**PROBLEM STATEMENT**
Transcribe exactly the lines from the one holding "3. Added missing" to the end of the data below, including both of those lines and no others.

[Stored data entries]
»»
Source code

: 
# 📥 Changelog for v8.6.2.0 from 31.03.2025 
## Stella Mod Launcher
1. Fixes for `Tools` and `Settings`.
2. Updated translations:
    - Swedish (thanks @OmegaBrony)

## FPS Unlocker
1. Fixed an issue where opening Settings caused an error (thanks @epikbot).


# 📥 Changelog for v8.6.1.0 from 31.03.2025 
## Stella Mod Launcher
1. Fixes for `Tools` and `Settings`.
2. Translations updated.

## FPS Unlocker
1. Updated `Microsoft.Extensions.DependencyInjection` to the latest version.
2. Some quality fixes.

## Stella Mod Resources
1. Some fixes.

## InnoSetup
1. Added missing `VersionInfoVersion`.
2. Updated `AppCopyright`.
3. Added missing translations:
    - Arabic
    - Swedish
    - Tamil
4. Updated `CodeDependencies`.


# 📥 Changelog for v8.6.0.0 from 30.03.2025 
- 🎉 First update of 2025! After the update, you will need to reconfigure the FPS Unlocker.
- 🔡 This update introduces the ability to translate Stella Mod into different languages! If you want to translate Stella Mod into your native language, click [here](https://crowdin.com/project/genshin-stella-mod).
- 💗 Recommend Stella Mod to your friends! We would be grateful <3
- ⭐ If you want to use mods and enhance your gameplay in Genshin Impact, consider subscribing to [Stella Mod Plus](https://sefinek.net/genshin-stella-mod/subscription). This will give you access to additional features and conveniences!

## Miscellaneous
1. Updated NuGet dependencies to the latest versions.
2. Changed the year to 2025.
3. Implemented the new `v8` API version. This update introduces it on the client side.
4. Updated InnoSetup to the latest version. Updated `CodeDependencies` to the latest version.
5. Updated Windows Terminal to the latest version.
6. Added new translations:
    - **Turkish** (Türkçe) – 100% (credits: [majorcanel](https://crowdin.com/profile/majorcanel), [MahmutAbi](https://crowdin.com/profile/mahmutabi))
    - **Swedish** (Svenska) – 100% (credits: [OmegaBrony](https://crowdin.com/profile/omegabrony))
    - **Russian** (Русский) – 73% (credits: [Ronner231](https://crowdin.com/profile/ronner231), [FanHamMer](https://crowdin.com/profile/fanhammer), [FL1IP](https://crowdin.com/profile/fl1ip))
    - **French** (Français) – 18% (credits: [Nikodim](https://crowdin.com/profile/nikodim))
««
**SOLUTION TO THIS PROBLEM**
3. Added missing translations:
    - Arabic
    - Swedish
    - Tamil
4. Updated `CodeDependencies`.


# 📥 Changelog for v8.6.0.0 from 30.03.2025 
- 🎉 First update of 2025! After the update, you will need to reconfigure the FPS Unlocker.
- 🔡 This update introduces the ability to translate Stella Mod into different languages! If you want to translate Stella Mod into your native language, click [here](https://crowdin.com/project/genshin-stella-mod).
- 💗 Recommend Stella Mod to your friends! We would be grateful <3
- ⭐ If you want to use mods and enhance your gameplay in Genshin Impact, consider subscribing to [Stella Mod Plus](https://sefinek.net/genshin-stella-mod/subscription). This will give you access to additional features and conveniences!

## Miscellaneous
1. Updated NuGet dependencies to the latest versions.
2. Changed the year to 2025.
3. Implemented the new `v8` API version. This update introduces it on the client side.
4. Updated InnoSetup to the latest version. Updated `CodeDependencies` to the latest version.
5. Updated Windows Terminal to the latest version.
6. Added new translations:
    - **Turkish** (Türkçe) – 100% (credits: [majorcanel](https://crowdin.com/profile/majorcanel), [MahmutAbi](https://crowdin.com/profile/mahmutabi))
    - **Swedish** (Svenska) – 100% (credits: [OmegaBrony](https://crowdin.com/profile/omegabrony))
    - **Russian** (Русский) – 73% (credits: [Ronner231](https://crowdin.com/profile/ronner231), [FanHamMer](https://crowdin.com/profile/fanhammer), [FL1IP](https://crowdin.com/profile/fl1ip))
    - **French** (Français) – 18% (credits: [Nikodim](https://crowdin.com/profile/nikodim))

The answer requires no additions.